Thatcher raises the critical question for any small state: complete independence is often impossible, but which dependencies are manageable and which are existential? When I managed Singapore's water vulnerability with Malaysia, I never achieved independence — but I achieved alternatives. We developed NEWater, built desalination capacity, and negotiated long-term agreements to ensure Malaysia could not easily weaponise our dependency.

The Netherlands' situation is different because Putin has already demonstrated willingness to weaponise energy exports for political objectives. This makes Russian LNG qualitatively different from other energy dependencies — it is a strategic liability, not just an economic relationship. The transition cost is significant, but the cost of maintaining a dependency that can be weaponised at will is higher. The key insight: phase out Russian LNG while building multiple alternative supply relationships — American, Qatari, Norwegian — so you trade single-point vulnerability for managed diversification.

Challenge to Kautilya: How does a state calculate the acceptable cost of eliminating strategic vulnerability when the vulnerability has not yet been weaponised?
Thinkers
Kautilya
KautilyaChief Adviser to Chandragupta Maurya, Magadha Empire c.321–297 BC
A treasury depleted by precautionary measures is stronger than one filled by accepting strategic vulnerability.

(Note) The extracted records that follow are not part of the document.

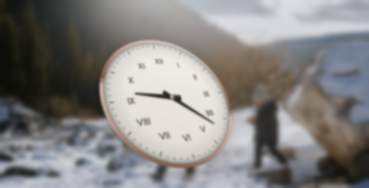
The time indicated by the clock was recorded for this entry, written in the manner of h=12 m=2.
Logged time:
h=9 m=22
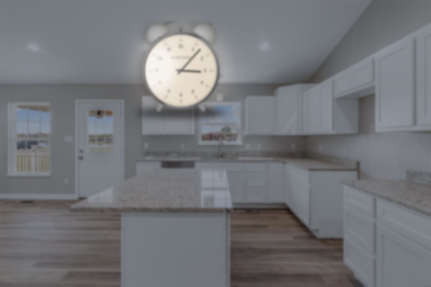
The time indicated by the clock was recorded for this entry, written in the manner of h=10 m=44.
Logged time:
h=3 m=7
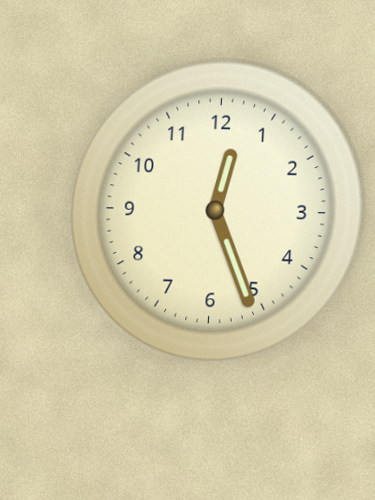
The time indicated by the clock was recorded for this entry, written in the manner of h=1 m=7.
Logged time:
h=12 m=26
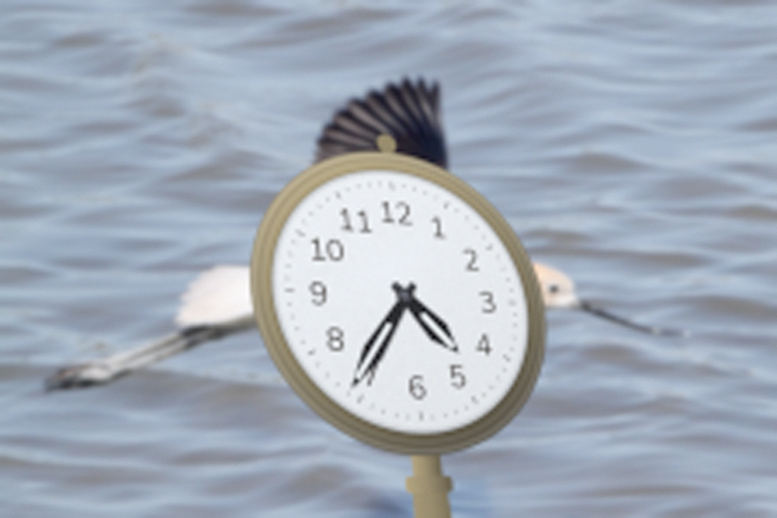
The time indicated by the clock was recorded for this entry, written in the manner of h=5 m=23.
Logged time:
h=4 m=36
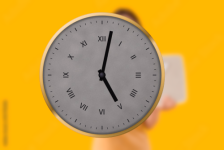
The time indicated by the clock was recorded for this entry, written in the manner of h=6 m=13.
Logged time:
h=5 m=2
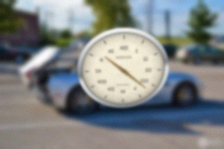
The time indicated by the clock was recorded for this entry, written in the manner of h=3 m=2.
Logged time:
h=10 m=22
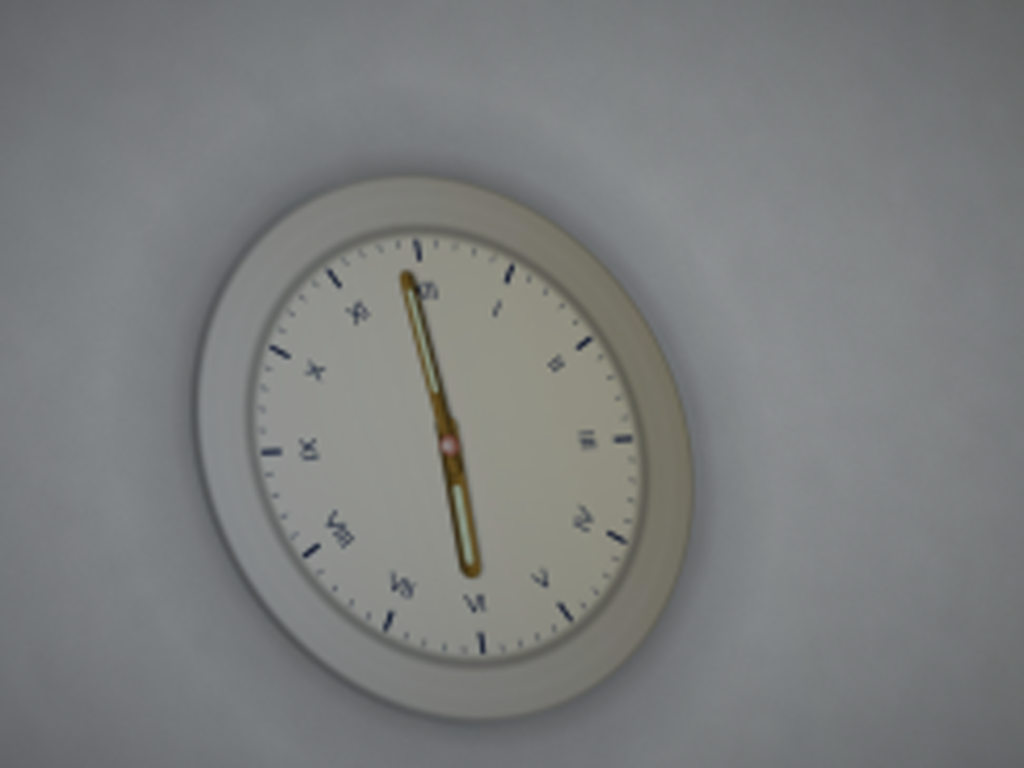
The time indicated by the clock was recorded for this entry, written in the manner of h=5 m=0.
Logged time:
h=5 m=59
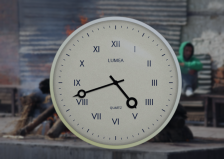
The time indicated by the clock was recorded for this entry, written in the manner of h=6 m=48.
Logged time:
h=4 m=42
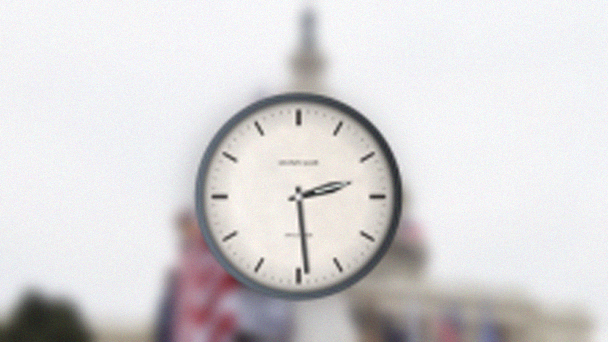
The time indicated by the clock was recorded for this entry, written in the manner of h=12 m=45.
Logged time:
h=2 m=29
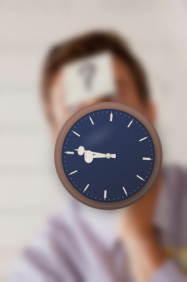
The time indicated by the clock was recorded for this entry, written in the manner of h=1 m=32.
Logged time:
h=8 m=46
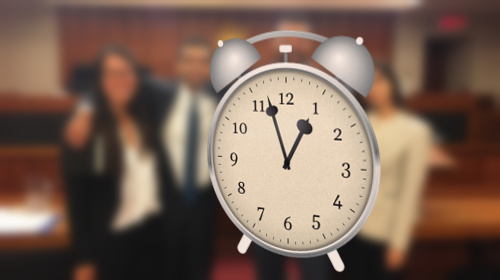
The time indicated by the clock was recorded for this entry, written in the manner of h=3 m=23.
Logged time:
h=12 m=57
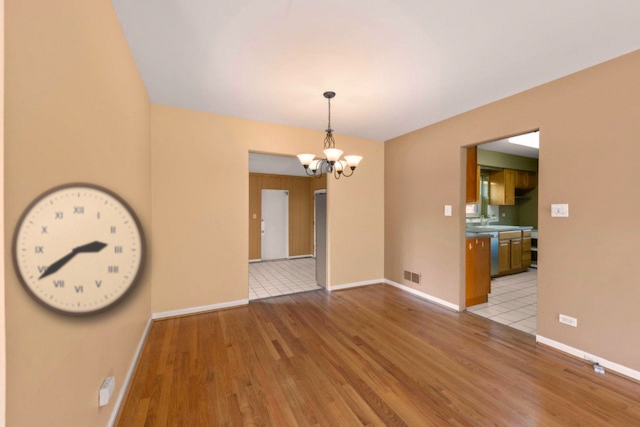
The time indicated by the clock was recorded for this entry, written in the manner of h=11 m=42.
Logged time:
h=2 m=39
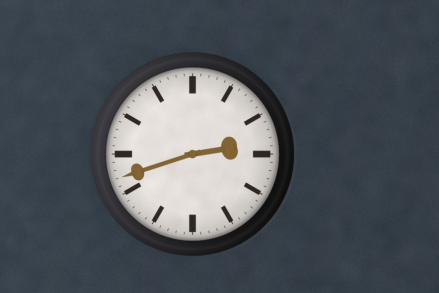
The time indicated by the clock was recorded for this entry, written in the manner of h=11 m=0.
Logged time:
h=2 m=42
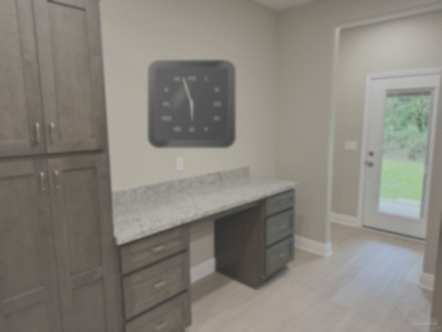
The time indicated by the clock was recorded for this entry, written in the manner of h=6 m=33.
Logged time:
h=5 m=57
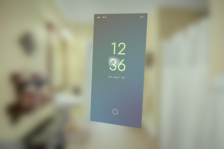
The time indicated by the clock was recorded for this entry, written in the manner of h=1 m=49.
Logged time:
h=12 m=36
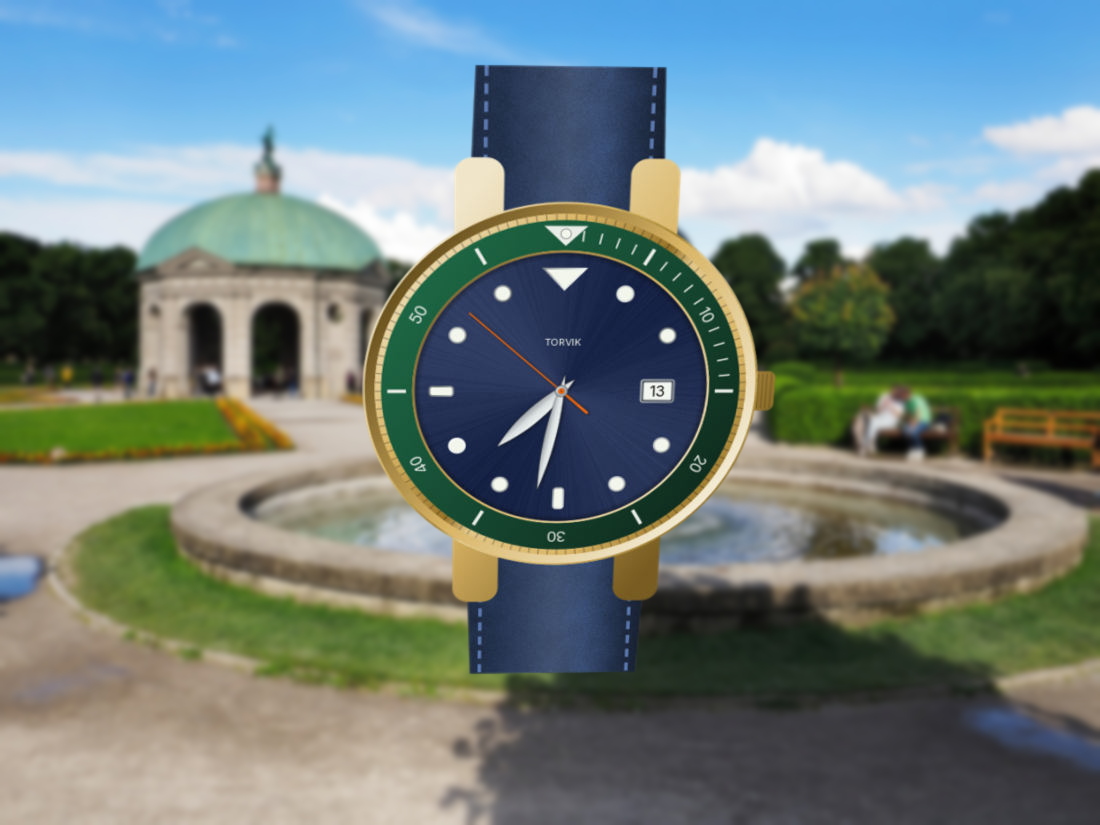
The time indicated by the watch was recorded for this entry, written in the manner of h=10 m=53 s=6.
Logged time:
h=7 m=31 s=52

The question Kuan Yew poses has a systematic answer: the cost of eliminating vulnerability before it is weaponised is always lower than the cost of eliminating it after weaponisation. This is not speculation — it is the geometric nature of strategic dependencies. A hostile supplier who has successfully embedded themselves in your essential infrastructure can extract multiple times the economic value through political pressure that they could earn through normal commercial relationships.

The eighteen-month consumer cost is an investment in permanent strategic capacity. The deeper principle: a state that makes itself indispensable to an adversary gains leverage, but a state that makes an adversary indispensable to itself accepts subordination. Russian LNG creates asymmetric leverage — the Netherlands needs the gas more urgently than Russia needs the revenue, particularly when Russia has multiple customers. This asymmetry grows over time as infrastructure investments deepen the dependency.

The treasury is the foundation of all state capacity. Better to spend treasury resources eliminating strategic vulnerability than to preserve treasury resources while accepting strategic subordination. The first strengthens state capacity over time; the second erodes it.

The convergence note

Where the council converges All members agree that energy dependency on an adversarial supplier constitutes a strategic vulnerability that outweighs short-term economic costs.

Where it divides Schmidt and Thatcher prioritise immediate elimination of Russian LNG regardless of cost, while Lee Kuan Yew emphasises managed diversification to multiple suppliers, and Kautilya focuses on the structural calculation of when prevention costs less than cure. They disagree on whether complete energy independence is achievable or necessary for small states.

For a policymaker to decide on The specific timeline and transition mechanism — whether to phase out Russian LNG by end-2026 or pursue a longer transition with interim alternatives — requires judgments about domestic political tolerance for energy price increases and alternative supply availability that the council cannot determine.